Tenants of building a distinctive brand
Here are a few guiding principles that I keep in mind as I design brands of distinction:
- Brand can achieve scale, make an impact!
Brands have an advantage over individuals – they can effect change at scale, but with that comes responsibility. Don’t be bland, be bold. Do something that improves the world, or at least the part of the world you operate in. Help your customers see and understand the world differently – like Bodyform’s ‘Womb Stories’. Do things that provide your customers value, like Mercedes-Benz USA who transformed itself into a best-in-class, customer-obsessed organization with its guiding purpose “Driven to Delight”.
- Tell a compelling and interesting story
Content - especially social content - is most often created to provide information or entertainment, but advertising is about persuasion - it’s about getting people to take notice and adopt or change a certain behavior. And the best way to help them pay attention to your product and to persuade them to make a purchase has been shown to be via captivating stories, which are not necessarily logical ones. As Paul Feldwick argues, “You just need to put on a show that keeps people in their seats and puts them in a good mood. They’ll like you better, and then they’ll buy more of your stuff”.
- Culture has depth
Culture shows up in our notions of self, time, justice, friendship, communication styles and dress codes. It is basically how we interact and navigate the world around us, which is complex and layered.
Brands are some of the most widely recognized and ubiquitous cultural forces in the world today, they shape a lot of the way that people behave, how they look, what they believe. Think of the way that Nike has been influenced by and also how it influences popular culture.
Ana Andjelic asserts, in today’s modern aspiration economy, it is not enough for brands to engineer products and services but they need to engineer social influence in their market. Just as Patagonia and Yeezy have done - “To hack growth, brands need to hack culture first”.
One way to hack culture is by forming or becoming relevant to already established ‘taste communities’, a collective of people who share common lifestyle interests, values and thinking.

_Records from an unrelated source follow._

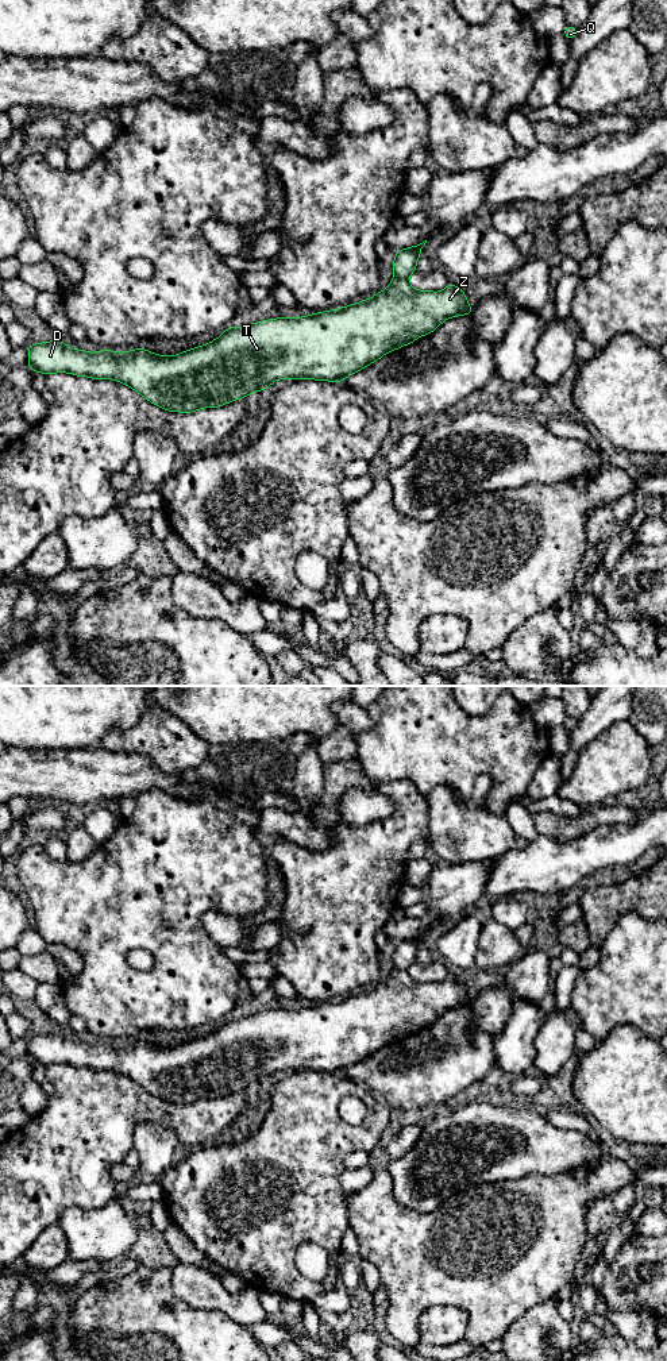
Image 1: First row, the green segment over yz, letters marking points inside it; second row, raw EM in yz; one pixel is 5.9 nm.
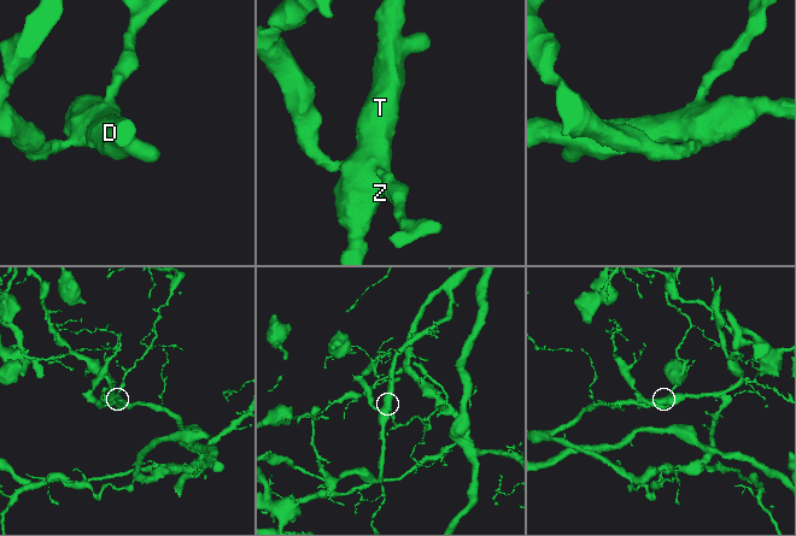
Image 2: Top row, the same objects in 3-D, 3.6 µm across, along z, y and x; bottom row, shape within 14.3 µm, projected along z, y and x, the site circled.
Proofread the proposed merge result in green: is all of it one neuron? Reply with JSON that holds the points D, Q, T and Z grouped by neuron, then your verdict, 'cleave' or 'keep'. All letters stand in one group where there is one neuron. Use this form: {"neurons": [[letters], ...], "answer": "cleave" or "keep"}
{"neurons": [["D", "Q", "T", "Z"]], "answer": "keep"}

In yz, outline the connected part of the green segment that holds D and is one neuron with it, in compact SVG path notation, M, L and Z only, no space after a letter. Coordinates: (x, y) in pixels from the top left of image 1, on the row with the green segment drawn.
M423 243L397 250L393 261L393 279L390 285L374 297L339 309L317 312L304 317L279 317L247 324L239 328L228 327L223 335L208 344L186 350L177 355L163 356L150 350L135 348L132 351L116 352L101 350L88 352L70 348L62 340L35 343L27 347L28 367L42 374L70 373L77 377L93 379L113 379L132 388L151 404L169 410L192 413L203 408L217 408L231 401L246 398L248 394L267 388L277 379L317 379L340 382L351 374L377 362L386 352L408 346L420 336L429 335L447 319L467 315L473 308L469 305L464 289L458 289L451 281L442 292L416 290L408 278L416 271L416 263L425 246Z

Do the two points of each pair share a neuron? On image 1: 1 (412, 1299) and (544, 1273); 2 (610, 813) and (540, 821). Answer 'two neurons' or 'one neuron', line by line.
1: one neuron
2: one neuron

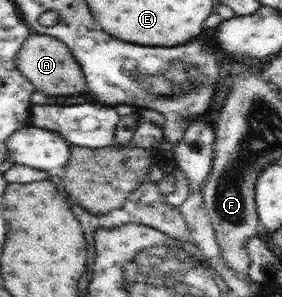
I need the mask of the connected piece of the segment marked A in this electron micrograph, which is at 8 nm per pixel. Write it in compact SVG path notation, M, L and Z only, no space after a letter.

People like to be part of like-minded groups who come together based on their passion for something – whether that is a cause, a certain hobby, or exclusive products. Brands who have a distinctive focus - like Off-White or Hermes – are able to create a certain culture and attract a certain type of loyal customer who congregates based on a specific style and taste, and this attracts others and they form a taste community. But these brands are built on service to the community – not marketing alone. They attract and retain customers based on features inherent to the origin of the product or service, and the way it was built and the way it interacts with the world around it.